Data provided:
_ _ _

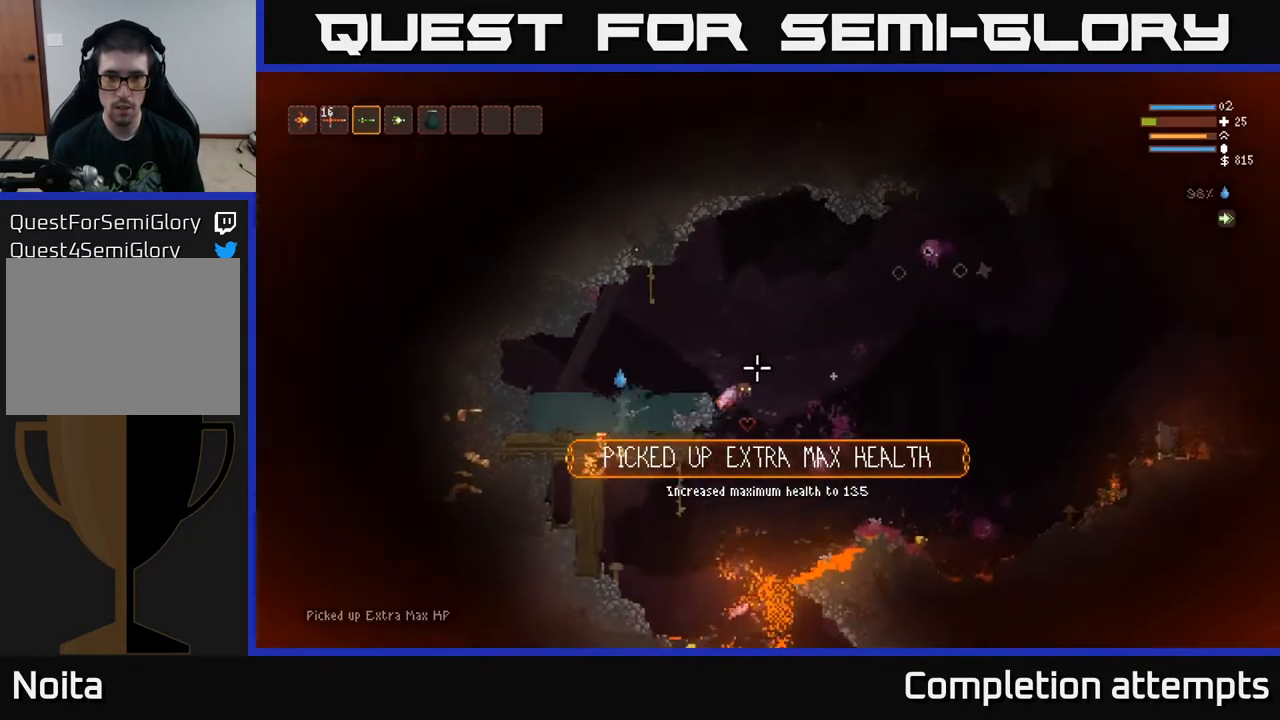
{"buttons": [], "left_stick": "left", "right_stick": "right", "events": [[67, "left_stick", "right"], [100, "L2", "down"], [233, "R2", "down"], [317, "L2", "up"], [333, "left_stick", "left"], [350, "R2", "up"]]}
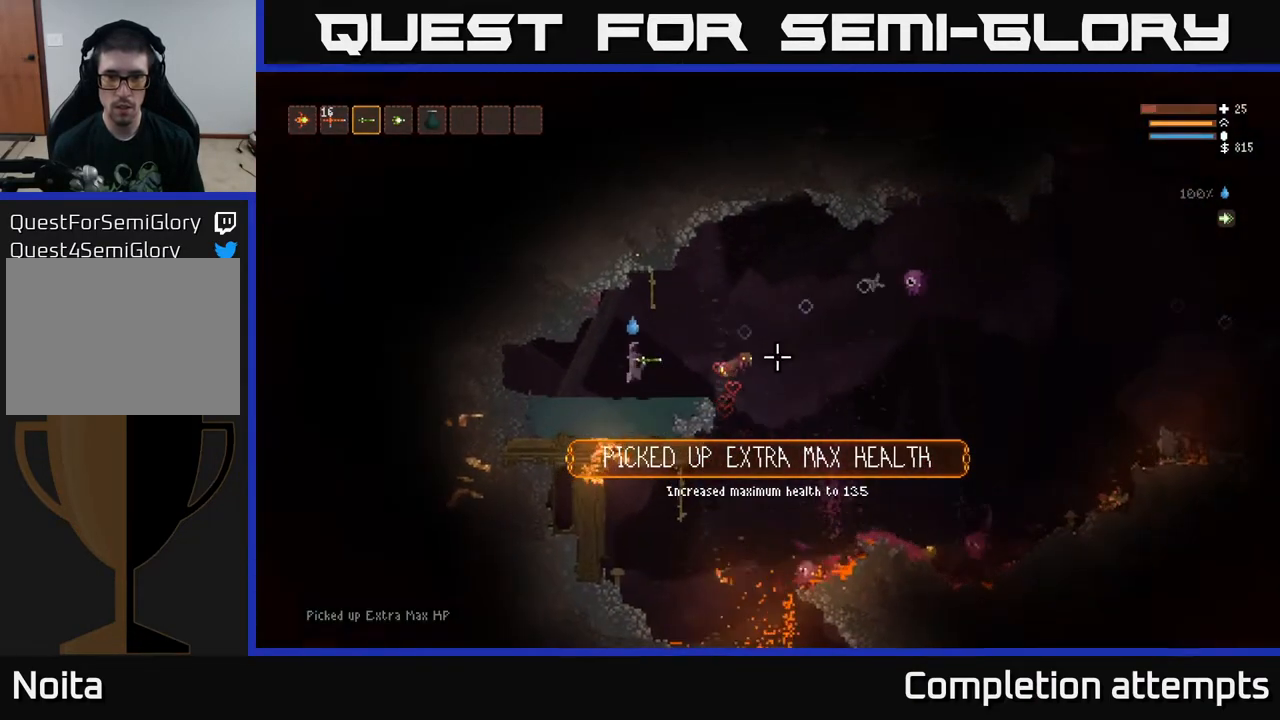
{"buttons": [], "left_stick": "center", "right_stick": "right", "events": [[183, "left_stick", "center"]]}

_ _ _

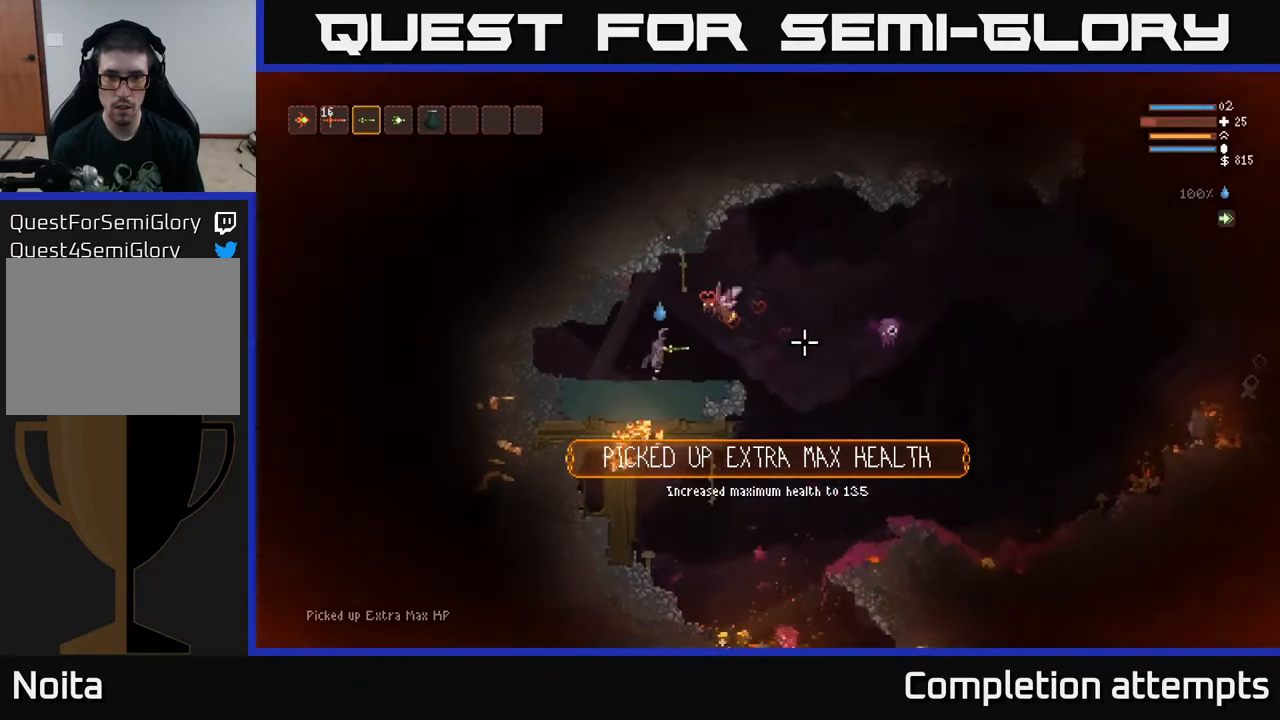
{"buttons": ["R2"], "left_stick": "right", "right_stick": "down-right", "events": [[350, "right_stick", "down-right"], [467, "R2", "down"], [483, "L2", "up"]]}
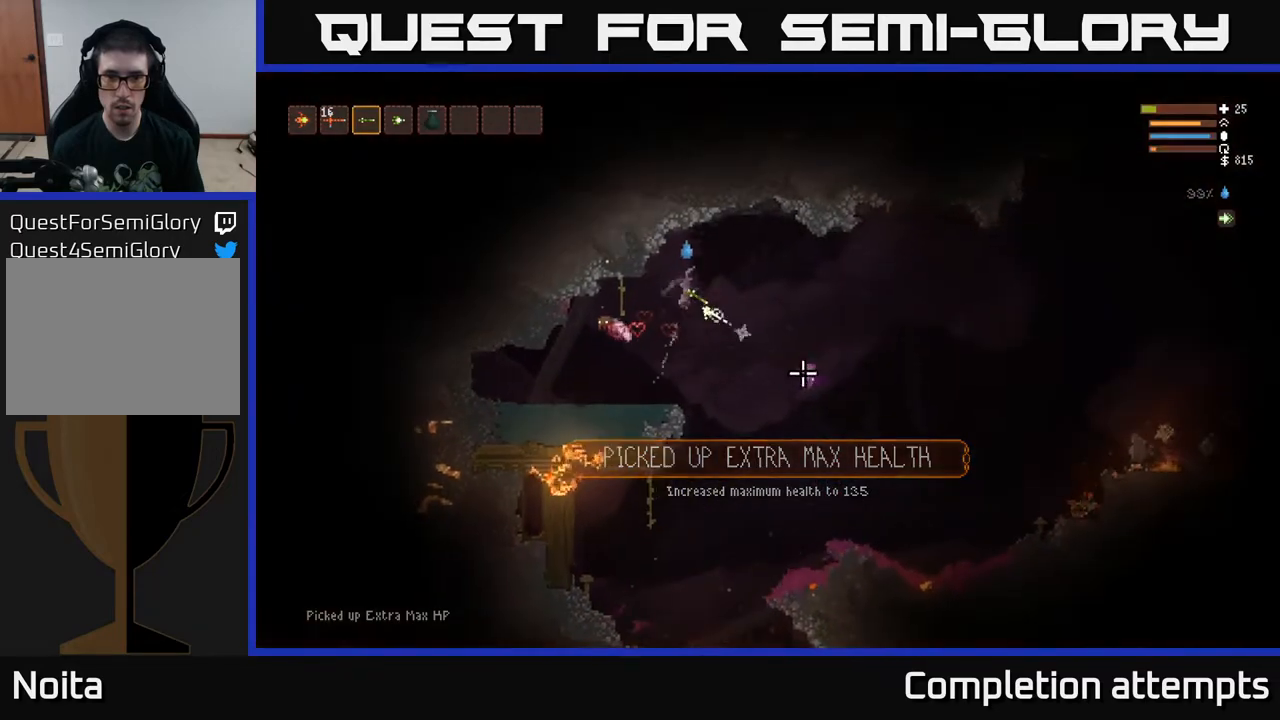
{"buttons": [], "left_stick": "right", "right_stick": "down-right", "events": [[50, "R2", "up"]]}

_ _ _

Match on "down": copy every line in the records that has it.

{"buttons": [], "left_stick": "left", "right_stick": "right", "events": [[67, "left_stick", "right"], [100, "L2", "down"], [233, "R2", "down"], [317, "L2", "up"], [333, "left_stick", "left"], [350, "R2", "up"]]}
{"buttons": ["R2"], "left_stick": "right", "right_stick": "down-right", "events": [[350, "right_stick", "down-right"], [467, "R2", "down"], [483, "L2", "up"]]}
{"buttons": [], "left_stick": "right", "right_stick": "down-right", "events": [[50, "R2", "up"]]}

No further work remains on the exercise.